Max Loppert, one of the critics from Opera magazine, responded to my note where I briefly criticized his review that compared Dukas's _Ariane et Blubeard_ to Debussy's _Pelleas et Melisande_. This is the same gentleman who said that _Penelope_ and _Padmavati_ also were..... *"key 20th-century operatic masterpieces on a par with Pelleas"*

Here is his message:



> My attention has been drawn, by a kind friend (or was he being slightly malicious? hmmm), to this extremely lively conversational response to my DVD review of the Liceu's "Ariane et Barbe-bleue" production in the current issue of Opera. I was particularly fascinated by the comment of the curiously named Genevieve's Castle Room above:
> 
> "By the way, Dukas was one of Messiaen's teachers. If Ariane was even nearly as great as Pelleas wouldn't he have written something about it?"
> 
> Genevieve has obviously been sequestered too long up there in that (obviously ill-lit) Allemonde castle room, otherwise she would surely know that Messiaen did indeed write a magnificent long essay-analysis of his teacher's opera. (Debussy, who was a friend of Dukas's, was also an admirer of "Ariane", as Dukas was of "Pelléas" -- I wonder whether poor Genevieve knows that?) The Messiaen essay is titled 'Ariane et Barbe-bleue de Paul Dukas', was first published in La Revue musicale, 166 (1936), 79-86, and is reprinted in "Olivier Messiaen : Journalism 1935-1939″, edited by Stephen Broad (p. 16 et seq.). Genevieve should read it: she might learn a thing or two -- and she obviously needs to -- about Dukas's masterpiece.




NOTE: *'Genevieve's Castle Room'* is my pseudonym on other opera forums.

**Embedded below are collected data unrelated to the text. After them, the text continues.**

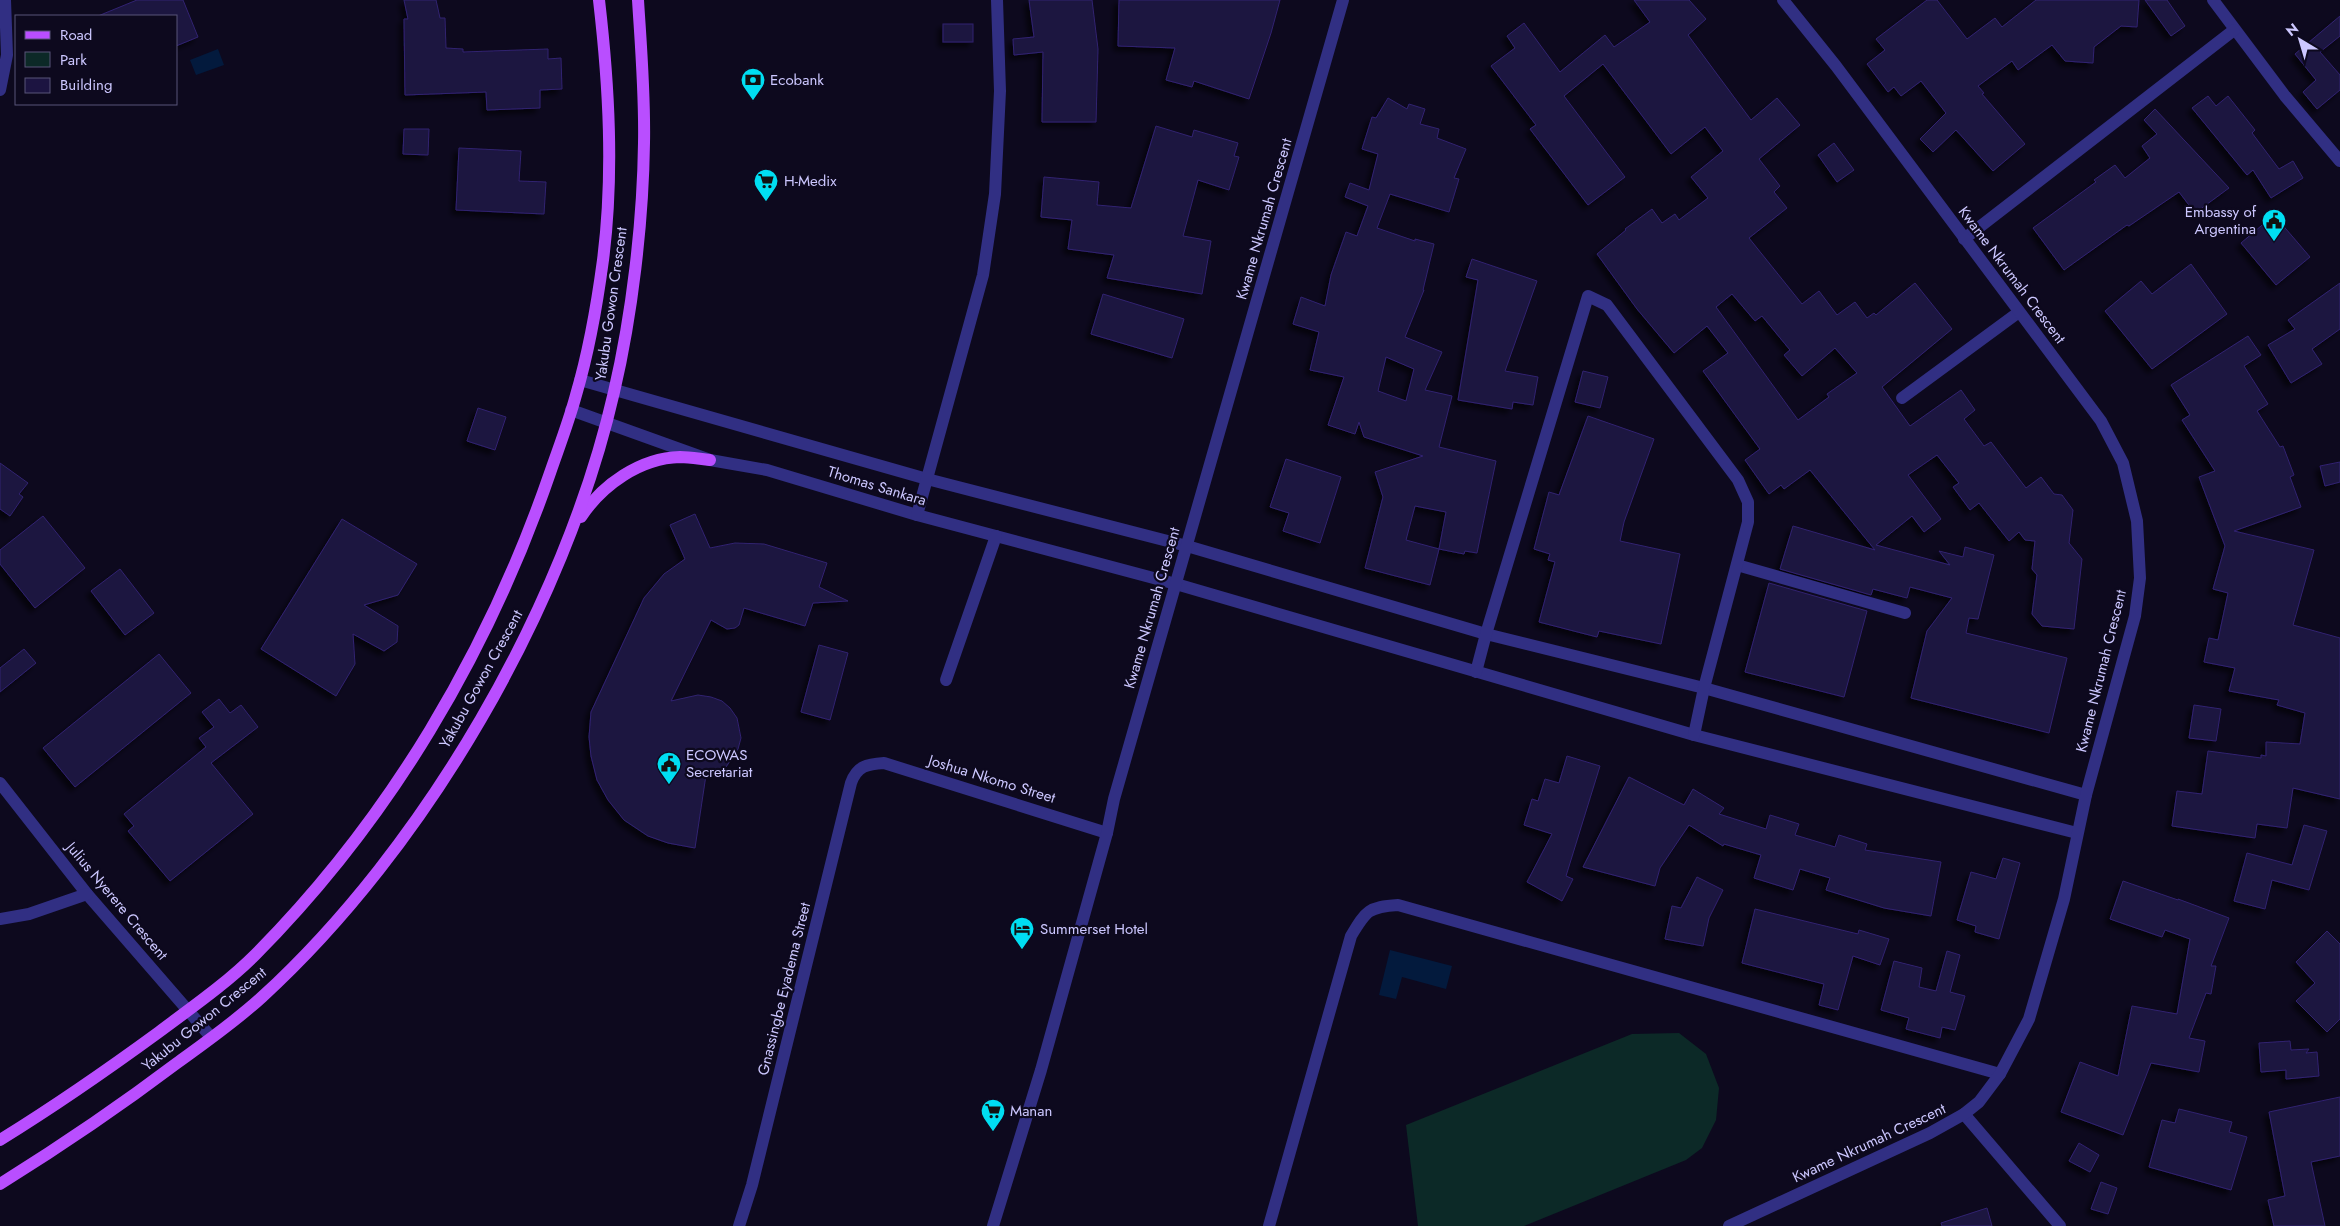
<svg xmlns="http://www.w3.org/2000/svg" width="2340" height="1226" viewBox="0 0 2340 1226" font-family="Jost,sans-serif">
<defs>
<filter id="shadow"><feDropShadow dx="-4.5" dy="4.5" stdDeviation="2.5" flood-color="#0009"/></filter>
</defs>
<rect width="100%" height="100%" fill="#0d091e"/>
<!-- green -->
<polygon fill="#0c2927" points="1679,1033 1706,1054 1719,1088 1716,1120 1702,1148 1686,1160 1524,1226 1418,1226 1406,1125 1632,1034"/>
<!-- water -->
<g fill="#031a3d">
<polygon points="218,49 224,65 196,75 190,60"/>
<polygon points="1390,950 1452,966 1446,989 1402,977 1396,999 1379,995"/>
</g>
<!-- building -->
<g fill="#1c1441" stroke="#312370" fill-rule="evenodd" filter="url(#shadow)">
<polygon points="137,0 183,0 198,37 176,46 176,16 98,16"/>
<polygon points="404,0 436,0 440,18 445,18 446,48 463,49 463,52 548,49 548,59 561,58 562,89 540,90 540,108 513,109 487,110 486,92 405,95 404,19 408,19"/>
<polygon points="1029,0 1092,0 1098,49 1096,122 1042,122 1043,52 1014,55 1013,39 1034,37"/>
<polygon points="1119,0 1280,0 1271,33 1249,99 1194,81 1192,87 1166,80 1175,48 1118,46"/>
<path d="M 1634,0 L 1689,0 L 1706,19 L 1688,35 L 1751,120 L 1777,98 L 1800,125 L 1759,159 L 1780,186 L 1774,192 L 1787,208 L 1749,238 L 1802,304 L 1819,291 L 1837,315 L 1855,302 L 1867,318 L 1874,313 L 1876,315 L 1915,283 L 1952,329 L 1882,387 L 1910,426 L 1961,390 L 1975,410 L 1964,419 L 1984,446 L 1991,442 L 2026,488 L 2041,477 L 2054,494 L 2062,495 L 2073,510 L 2069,543 L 2082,559 L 2074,629 L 2042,626 L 2032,614 L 2037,575 L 2032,569 L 2035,541 L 2025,540 L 2019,532 L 2009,541 L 1979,503 L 1970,510 L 1953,487 L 1959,483 L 1937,455 L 1908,475 L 1941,519 L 1924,532 L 1912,516 L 1876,545 L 1950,565 L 1939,551 L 1963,557 L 1965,547 L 1994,555 L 1978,619 L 1969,618 L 1966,633 L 2067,658 L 2049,733 L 1911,698 L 1927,631 L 1952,598 L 1910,587 L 1907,598 L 1873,589 L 1871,595 L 1780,569 L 1793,526 L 1875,550 L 1810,470 L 1784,489 L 1781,485 L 1769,494 L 1745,460 L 1760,449 L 1703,371 L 1728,353 L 1707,326 L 1674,353 L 1637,309 L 1597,254 L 1626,230 L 1625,229 L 1652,209 L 1662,223 L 1675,214 L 1679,220 L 1708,198 L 1691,177 L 1723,151 L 1705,127 L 1671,154 L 1603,64 L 1564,96 L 1625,177 L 1588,205 L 1530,129 L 1536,125 L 1491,66 L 1515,48 L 1507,36 L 1524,23 L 1560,72 L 1605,35 L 1614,47 L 1650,22 ZM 1732,294 L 1755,321 L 1762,316 L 1790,350 L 1784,355 L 1802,376 L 1835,348 L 1857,373 L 1827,394 L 1829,397 L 1798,420 L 1716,307 Z"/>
<polygon points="1927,0 1937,0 1967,39 1995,18 2002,27 2036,0 2139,0 2137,27 2121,26 2094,47 2093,63 2065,61 2052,45 2018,70 2012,61 1978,86 1984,93 1982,94 2025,144 1993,171 1956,130 1933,152 1920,139 1946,113 1921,81 1901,96 1894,87 1888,92 1867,64 1885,50 1876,39"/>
<polygon points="2145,0 2167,0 2185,26 2171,36"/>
<polygon points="2340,16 2340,36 2320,52 2340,75 2340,90 2317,109 2303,92 2316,80 2295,54"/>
<rect x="943" y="24" width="30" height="18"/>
<polygon points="2208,96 2216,106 2228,96 2255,130 2252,133 2279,169 2293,161 2303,178 2271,198 2253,170 2247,175 2192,108"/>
<path d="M 1388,98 L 1407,109 L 1409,104 L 1425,109 L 1420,124 L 1439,129 L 1437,138 L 1466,149 L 1454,178 L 1459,179 L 1449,212 L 1390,194 L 1377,228 L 1415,241 L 1415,239 L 1434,244 L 1423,290 L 1424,290 L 1405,337 L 1442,352 L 1425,390 L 1452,396 L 1439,447 L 1496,461 L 1477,553 L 1465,551 L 1464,554 L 1439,549 L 1446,512 L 1415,506 L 1406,540 L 1439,549 L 1430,585 L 1365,568 L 1383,497 L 1375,472 L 1423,456 L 1364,437 L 1359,422 L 1355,434 L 1328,425 L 1344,377 L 1310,370 L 1319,332 L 1293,324 L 1301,297 L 1325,306 L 1331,275 L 1346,232 L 1357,236 L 1368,206 L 1345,197 L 1350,183 L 1369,190 L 1378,154 L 1362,149 L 1372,117 L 1376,118 ZM 1386,357 L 1414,369 L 1406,401 L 1378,391 Z"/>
<polygon points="2155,109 2229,188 2195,213 2179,192 2129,226 2127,225 2064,270 2033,228 2096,182 2094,180 2115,165 2125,178 2150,158 2142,146 2157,134 2144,120"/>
<polygon points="1156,126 1192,137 1194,130 1238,143 1234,156 1239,157 1229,190 1198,180 1183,236 1211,241 1202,294 1107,278 1114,255 1068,249 1072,220 1041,217 1044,177 1099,182 1097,205 1131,208"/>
<polygon points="404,129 429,129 428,155 403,154"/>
<polygon points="1834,143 1854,170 1837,182 1818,155"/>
<polygon points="459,148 521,151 519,181 546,182 544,214 456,210"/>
<polygon points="2274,215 2310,257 2276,285 2241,243"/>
<polygon points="1472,259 1537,281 1505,371 1538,377 1533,405 1513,402 1512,409 1458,400 1478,280 1466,277"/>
<polygon points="2191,264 2227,314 2152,369 2105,311 2141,281 2152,294"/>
<polygon points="2340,283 2340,329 2312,349 2322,364 2291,383 2268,345 2295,329 2288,320"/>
<polygon points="1103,294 1184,319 1172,358 1091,334"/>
<polygon points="2248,336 2261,355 2244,366 2268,404 2257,411 2280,447 2283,446 2294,475 2290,477 2301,507 2234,531 2314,550 2293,625 2340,638 2340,799 2293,788 2287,828 2257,824 2255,838 2172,826 2177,791 2202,794 2208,751 2261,758 2261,755 2266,756 2266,742 2300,744 2305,713 2277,705 2279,700 2229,691 2235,668 2204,662 2209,638 2218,640 2228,593 2213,589 2225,546 2199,477 2215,471 2182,420 2190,415 2171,385"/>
<polygon points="1583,371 1608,377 1600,408 1575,402"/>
<polygon points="478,408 506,417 495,450 467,441"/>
<polygon points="1588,416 1654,439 1624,522 1620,541 1680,554 1661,644 1599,631 1597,637 1539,622 1555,562 1548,560 1550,554 1534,549 1549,492 1559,495"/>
<polygon points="1286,459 1341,477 1320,543 1283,531 1289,513 1270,507"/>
<polygon points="2340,462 2340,482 2325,486 2320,466"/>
<polygon points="0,463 28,483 19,494 23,497 10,516 0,509"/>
<polygon points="695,514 710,548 735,543 764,544 827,563 819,587 848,601 813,603 805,626 744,608 739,625 735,628 727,629 711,620 671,701 698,695 711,697 722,701 730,708 737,718 741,738 738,749 726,767 706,775 695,848 668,843 648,836 624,820 608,800 597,780 591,756 589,737 591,712 644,598 664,574 685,559 670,525"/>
<polygon points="43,516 85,568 35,608 0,564 0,550"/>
<polygon points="342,519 417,564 398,595 364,605 398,626 397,642 384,651 353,634 355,664 336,696 261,649"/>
<polygon points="120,569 154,613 125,635 91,591"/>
<polygon points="1769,583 1867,611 1844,697 1745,672"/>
<polygon points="819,645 848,653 830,720 801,712"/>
<polygon points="24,649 36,663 0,692 0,668"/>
<polygon points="159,654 191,693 75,787 43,748"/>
<polygon points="219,699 230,713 241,705 258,727 211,763 253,814 170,881 128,831 134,826 124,814 206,747 199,738 214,727 202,712"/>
<polygon points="2194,705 2221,709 2216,741 2189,738"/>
<polygon points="1567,756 1600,766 1566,876 1573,879 1562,901 1527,882 1552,834 1524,825 1532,799 1538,801 1545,779 1559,783"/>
<polygon points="1629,777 1684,805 1693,789 1724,808 1719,814 1766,829 1770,815 1799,824 1795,835 1835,847 1839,835 1867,844 1865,850 1941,862 1931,916 1884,908 1826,890 1830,878 1800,869 1793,890 1754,878 1761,855 1724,844 1723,846 1689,825 1660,868 1655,886 1583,867"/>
<polygon points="2304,825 2327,831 2309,890 2272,880 2265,909 2234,901 2247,853 2292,865"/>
<polygon points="2003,858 2020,863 1999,939 1975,932 1976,926 1957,920 1971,872 1996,879"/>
<polygon points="1697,877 1723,890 1709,918 1703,946 1665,939 1672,906 1681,908"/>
<polygon points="2123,881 2178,900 2178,899 2229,918 2211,966 2216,966 2211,994 2206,993 2189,1038 2205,1041 2199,1072 2151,1063 2123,1135 2061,1112 2080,1062 2118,1076 2132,1006 2177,1014 2190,939 2165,930 2162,937 2110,919"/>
<polygon points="1755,909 1858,934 1859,930 1889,939 1880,965 1853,956 1838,1010 1819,1005 1824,984 1742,963"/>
<polygon points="2327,931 2340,944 2340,1019 2327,1032 2296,1001 2315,983 2296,962"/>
<polygon points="1947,951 1960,955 1950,992 1965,996 1955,1030 1942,1027 1940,1038 1906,1029 1909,1018 1881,1010 1894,961 1922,968 1919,987 1936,991"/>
<polygon points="2290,1041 2291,1050 2309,1049 2306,1053 2317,1052 2319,1076 2286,1079 2286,1070 2261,1072 2259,1043"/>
<polygon points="2340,1097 2340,1156 2311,1162 2325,1226 2274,1226 2268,1200 2285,1196 2269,1112"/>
<polygon points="2179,1109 2232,1122 2229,1132 2247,1137 2231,1190 2149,1167 2162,1120 2175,1123"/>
<polygon points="2079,1143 2099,1155 2090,1172 2069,1161"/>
<polygon points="2101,1182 2117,1188 2108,1214 2091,1209"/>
<polygon points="1987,1208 1992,1226 1942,1226 1941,1223"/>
</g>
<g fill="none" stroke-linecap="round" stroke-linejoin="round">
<!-- minor -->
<g stroke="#312f83" stroke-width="12">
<polyline points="2213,0 2285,96 2340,161"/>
<polyline points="0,90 7,55 5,0"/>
<polyline points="1964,239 2234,30"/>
<polyline points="580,380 927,479 1187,546 1486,634 1704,688 2086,795"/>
<polyline points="1902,398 2019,312"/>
<polyline points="571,410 710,460 767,470 917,515 1176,584 1694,735 2077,833"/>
<polyline points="917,515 983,275 995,194 1000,91 997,0"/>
<polyline points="1737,565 1905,613"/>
<polyline points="1476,672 1486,634 1588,296 1607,305 1738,480 1748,502 1748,522 1704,688 1694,735"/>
<polyline points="946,680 996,536"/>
<polyline points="0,783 87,894 211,1037"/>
<polyline points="0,919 29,914 87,894"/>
<polyline points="1964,1114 2060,1226"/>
<path d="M 739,1226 L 752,1185 L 851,783 C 857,766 867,764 884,763 L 1107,833"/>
<polyline points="993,1226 1041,1070 1107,833 1114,799 1343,0"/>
<path d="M 1269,1226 L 1351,936 C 1366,911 1368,907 1398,905 L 2000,1074"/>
<polyline points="1729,1226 1930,1133 1964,1114 1979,1102 2000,1074 2029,1019 2064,899 2086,795 2135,616 2140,578 2137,521 2123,463 2101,421 1836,66 1783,0"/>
</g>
<!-- major -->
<g stroke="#b94eff" stroke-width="12">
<path d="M 581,517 C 602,485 640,458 680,457 C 690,457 700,459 710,460"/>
<path d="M 0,1140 C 55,1106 107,1070 159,1032 C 191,1008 227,983 255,955 C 390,819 488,653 550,473 C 559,447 569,421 576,395 C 589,351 597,305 603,260 C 614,174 609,86 599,0"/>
<path d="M 0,1184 C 61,1146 120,1106 177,1063 C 206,1042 236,1021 262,997 C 425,848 565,607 614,392 C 632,315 643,222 644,143 C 645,95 641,48 638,0"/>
</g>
</g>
<!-- icons -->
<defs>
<symbol id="bank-pin" viewBox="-11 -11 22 30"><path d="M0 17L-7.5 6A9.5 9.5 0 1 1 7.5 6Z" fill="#00def2" stroke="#0d091e"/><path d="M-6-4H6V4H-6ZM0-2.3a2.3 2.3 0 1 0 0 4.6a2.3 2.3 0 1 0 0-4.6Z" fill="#111"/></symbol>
<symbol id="supermarket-pin" viewBox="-11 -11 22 30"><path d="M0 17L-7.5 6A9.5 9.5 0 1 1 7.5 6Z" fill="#00def2" stroke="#0d091e"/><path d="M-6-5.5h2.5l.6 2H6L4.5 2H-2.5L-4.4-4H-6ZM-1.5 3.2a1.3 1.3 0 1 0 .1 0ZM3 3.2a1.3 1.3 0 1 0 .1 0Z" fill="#111"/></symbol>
<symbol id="civic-pin" viewBox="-11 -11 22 30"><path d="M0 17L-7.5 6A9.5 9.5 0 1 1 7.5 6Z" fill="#00def2" stroke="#0d091e"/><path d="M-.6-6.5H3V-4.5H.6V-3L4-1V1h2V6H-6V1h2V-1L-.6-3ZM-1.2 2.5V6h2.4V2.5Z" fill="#111"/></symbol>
<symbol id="hotel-pin" viewBox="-11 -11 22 30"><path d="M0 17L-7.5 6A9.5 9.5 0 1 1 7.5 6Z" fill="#00def2" stroke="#0d091e"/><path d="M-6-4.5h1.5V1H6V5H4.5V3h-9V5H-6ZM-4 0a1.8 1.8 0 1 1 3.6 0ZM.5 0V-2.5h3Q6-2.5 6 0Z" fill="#111"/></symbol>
</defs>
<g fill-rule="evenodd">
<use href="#bank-pin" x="739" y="66" width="28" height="38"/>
<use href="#supermarket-pin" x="752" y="167" width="28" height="38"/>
<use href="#civic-pin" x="2260" y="207" width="28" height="38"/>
<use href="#civic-pin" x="655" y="750" width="28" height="38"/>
<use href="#hotel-pin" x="1008" y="915" width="28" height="38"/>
<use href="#supermarket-pin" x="979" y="1097" width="28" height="38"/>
</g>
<g text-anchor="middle" stroke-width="4.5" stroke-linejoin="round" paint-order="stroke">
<!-- poi labels -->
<g font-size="15" fill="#ccc7ff" stroke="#0d091e" text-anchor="start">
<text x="770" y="85">Ecobank</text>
<text x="784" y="186">H-Medix</text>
<text x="2256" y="217" text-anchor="end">Embassy of<tspan x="2256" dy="17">Argentina</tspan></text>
<text x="686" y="760">ECOWAS<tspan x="686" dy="17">Secretariat</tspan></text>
<text x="1040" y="934">Summerset Hotel</text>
<text x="1010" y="1116">Manan</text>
</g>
<!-- street labels -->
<g font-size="15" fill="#ccc7ff" stroke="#0d091e">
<text transform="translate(1264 219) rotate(-74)" y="5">Kwame Nkrumah Crescent</text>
<text transform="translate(2012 275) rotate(53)" y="5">Kwame Nkrumah Crescent</text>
<text transform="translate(611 304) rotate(-82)" y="5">Yakubu Gowon Crescent</text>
<text transform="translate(877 486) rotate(17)" y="5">Thomas Sankara</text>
<text transform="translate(1152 608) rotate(-74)" y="5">Kwame Nkrumah Crescent</text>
<text transform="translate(2101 671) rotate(-76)" y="5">Kwame Nkrumah Crescent</text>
<text transform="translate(481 679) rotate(-61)" y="5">Yakubu Gowon Crescent</text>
<text transform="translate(992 779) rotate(17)" y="5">Joshua Nkomo Street</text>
<text transform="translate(117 901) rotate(50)" y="5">Julius Nyerere Crescent</text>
<text transform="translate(784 989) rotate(-76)" y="5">Gnassingbe Eyadema Street</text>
<text transform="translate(204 1019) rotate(-39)" y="5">Yakubu Gowon Crescent</text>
<text transform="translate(1869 1143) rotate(-25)" y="5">Kwame Nkrumah Crescent</text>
</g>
</g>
<!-- legend -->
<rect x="15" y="15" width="162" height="90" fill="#0d091e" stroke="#595578"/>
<rect x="25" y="31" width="25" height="8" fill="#b94eff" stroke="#595578"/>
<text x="60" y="40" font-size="15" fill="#ccc7ff">Road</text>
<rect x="25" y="52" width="25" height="15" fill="#0c2927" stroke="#595578"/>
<text x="60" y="65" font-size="15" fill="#ccc7ff">Park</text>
<rect x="25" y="78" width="25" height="15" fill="#1c1441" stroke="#595578"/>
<text x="60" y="90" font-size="15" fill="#ccc7ff">Building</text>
<!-- north arrow -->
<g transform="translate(2300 40) rotate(322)" stroke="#0d091e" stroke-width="4" paint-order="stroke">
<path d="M0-4L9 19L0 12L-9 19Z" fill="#ccc7ff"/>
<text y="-8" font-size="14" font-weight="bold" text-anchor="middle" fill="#ccc7ff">N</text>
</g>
</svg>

Here is my response to Mr. Loppert:



> Thanks for your note. As a matter fact I'm intimately familiar with the work and have owned the Armin Jordan for years. I've also read about Debussy's admiration for Dukas's opera. Still, it is so very clear to me that _Ariane_ is nothing but a good opera by a second-tier composer. And I think it's absurd to rank it so highly alongside "Pelleas" which is *one of the LANDMARK operas (remember those?).... a masterpiece sui generis.*



You can the entire thread here (Mine is the first post on the first page):

http://parterre.com/2013/07/28/hoop-dreams/comment-page-1/#comments

I know there are other more important things to worry about today but I still find it mildly _depressing_ that almost nobody (from other forums) has questioned his strange opinion of these operas. In fact, several members concurred with Loppert's assessment if you could believe it.

It really makes you wonder how many people understand and truly love _Pelleas et Melisande_.


----------